**** Records for this task ****

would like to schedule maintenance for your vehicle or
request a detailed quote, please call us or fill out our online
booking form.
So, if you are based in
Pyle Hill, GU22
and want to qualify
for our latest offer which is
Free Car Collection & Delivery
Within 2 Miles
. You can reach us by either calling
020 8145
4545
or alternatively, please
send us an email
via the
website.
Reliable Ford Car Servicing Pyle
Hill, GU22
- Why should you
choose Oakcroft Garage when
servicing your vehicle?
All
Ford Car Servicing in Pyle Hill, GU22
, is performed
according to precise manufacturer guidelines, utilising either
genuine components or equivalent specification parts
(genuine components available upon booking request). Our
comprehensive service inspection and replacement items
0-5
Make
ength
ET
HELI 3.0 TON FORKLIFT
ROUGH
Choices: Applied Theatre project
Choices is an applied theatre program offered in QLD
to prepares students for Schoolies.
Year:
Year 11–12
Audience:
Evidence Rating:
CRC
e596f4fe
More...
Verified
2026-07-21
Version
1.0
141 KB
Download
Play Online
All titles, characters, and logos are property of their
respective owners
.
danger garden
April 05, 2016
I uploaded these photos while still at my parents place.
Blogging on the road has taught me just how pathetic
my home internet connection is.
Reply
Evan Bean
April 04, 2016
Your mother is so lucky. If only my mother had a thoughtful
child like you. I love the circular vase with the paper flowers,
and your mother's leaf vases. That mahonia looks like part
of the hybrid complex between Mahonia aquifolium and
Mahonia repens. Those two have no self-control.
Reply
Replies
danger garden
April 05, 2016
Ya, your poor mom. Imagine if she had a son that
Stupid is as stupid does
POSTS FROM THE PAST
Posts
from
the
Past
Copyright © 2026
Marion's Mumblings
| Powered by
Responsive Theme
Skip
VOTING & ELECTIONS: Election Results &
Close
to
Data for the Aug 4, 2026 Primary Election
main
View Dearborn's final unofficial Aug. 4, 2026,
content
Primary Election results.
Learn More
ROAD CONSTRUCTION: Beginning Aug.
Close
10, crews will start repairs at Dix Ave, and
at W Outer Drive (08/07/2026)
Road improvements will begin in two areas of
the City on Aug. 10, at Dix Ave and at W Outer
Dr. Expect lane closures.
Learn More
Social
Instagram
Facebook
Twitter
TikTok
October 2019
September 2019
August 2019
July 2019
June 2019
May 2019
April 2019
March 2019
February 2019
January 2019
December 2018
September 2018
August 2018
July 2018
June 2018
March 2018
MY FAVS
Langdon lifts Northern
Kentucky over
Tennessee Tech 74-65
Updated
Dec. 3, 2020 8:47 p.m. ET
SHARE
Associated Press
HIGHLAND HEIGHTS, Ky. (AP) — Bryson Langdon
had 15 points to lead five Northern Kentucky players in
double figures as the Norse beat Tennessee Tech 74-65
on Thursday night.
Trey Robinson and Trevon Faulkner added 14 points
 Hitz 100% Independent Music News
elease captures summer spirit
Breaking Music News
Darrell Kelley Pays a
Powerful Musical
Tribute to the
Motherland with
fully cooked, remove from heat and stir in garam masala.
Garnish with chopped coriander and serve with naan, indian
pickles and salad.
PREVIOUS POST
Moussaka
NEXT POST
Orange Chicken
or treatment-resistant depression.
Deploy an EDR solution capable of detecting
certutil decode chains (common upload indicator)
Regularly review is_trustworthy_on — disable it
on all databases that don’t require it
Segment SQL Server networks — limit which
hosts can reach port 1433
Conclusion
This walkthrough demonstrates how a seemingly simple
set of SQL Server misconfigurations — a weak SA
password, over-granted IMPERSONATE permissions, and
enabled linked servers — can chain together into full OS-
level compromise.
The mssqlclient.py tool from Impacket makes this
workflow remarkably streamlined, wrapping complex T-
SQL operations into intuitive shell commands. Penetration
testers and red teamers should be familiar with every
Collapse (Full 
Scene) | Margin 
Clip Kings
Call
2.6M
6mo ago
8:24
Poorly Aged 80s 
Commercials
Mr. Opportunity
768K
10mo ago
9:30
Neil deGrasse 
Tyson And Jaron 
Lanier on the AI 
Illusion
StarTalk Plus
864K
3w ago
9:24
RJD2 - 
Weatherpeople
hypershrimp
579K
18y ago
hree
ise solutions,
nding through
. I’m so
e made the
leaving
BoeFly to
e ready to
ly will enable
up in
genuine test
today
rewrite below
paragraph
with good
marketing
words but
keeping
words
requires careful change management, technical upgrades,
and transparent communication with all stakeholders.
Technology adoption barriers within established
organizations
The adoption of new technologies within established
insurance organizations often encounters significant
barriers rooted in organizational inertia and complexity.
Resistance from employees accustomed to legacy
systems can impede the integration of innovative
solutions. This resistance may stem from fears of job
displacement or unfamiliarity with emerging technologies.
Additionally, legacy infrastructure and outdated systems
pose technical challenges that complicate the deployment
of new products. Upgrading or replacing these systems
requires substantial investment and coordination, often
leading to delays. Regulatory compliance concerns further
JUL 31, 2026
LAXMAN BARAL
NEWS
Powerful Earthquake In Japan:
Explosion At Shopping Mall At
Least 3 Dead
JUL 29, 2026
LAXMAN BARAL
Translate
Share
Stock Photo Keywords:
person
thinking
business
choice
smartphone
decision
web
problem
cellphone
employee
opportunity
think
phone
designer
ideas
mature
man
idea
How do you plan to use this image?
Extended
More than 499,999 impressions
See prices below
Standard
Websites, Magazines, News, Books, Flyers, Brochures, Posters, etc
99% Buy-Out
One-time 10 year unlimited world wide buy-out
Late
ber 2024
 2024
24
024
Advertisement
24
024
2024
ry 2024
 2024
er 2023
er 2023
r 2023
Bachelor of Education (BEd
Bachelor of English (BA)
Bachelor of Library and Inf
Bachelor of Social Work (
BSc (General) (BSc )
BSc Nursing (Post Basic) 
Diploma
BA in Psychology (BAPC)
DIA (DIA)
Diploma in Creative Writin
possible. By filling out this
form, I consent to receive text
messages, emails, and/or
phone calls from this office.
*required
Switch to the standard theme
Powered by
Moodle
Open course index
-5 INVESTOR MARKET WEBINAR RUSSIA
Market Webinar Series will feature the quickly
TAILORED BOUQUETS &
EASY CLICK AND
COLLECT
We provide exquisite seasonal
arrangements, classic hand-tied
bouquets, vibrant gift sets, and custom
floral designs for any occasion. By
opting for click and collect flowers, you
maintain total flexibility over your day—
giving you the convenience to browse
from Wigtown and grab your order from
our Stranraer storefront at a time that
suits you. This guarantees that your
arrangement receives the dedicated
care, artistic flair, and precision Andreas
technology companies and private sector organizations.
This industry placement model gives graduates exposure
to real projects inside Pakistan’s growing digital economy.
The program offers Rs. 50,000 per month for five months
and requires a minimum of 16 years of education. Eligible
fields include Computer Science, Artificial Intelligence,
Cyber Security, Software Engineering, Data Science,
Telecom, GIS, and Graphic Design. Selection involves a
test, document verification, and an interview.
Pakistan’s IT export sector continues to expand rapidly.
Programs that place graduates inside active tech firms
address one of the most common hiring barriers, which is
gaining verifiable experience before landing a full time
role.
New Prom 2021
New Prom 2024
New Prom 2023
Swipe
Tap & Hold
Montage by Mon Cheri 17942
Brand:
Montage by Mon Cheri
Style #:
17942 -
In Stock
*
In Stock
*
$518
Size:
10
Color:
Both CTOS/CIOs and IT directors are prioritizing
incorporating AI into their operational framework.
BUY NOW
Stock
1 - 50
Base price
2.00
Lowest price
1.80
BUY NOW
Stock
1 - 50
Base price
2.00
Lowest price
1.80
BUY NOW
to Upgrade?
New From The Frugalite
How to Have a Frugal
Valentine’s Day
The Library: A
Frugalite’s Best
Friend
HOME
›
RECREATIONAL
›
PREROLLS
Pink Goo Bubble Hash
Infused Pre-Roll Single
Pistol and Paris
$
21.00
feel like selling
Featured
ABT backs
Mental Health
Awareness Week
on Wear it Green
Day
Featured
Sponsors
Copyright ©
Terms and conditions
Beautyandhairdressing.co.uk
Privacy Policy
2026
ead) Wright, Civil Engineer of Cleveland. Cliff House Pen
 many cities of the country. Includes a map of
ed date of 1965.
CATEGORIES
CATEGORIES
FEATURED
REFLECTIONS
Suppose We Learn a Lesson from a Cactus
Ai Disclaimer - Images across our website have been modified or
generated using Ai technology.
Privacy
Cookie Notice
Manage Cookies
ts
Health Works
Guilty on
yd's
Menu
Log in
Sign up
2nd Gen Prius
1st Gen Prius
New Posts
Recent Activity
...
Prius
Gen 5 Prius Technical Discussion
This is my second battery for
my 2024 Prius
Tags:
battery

****

Written task
Report each line of the entries where the word "More" occurs.

Response to the exercise
More...
Learn More
Learn More
More than 499,999 impressions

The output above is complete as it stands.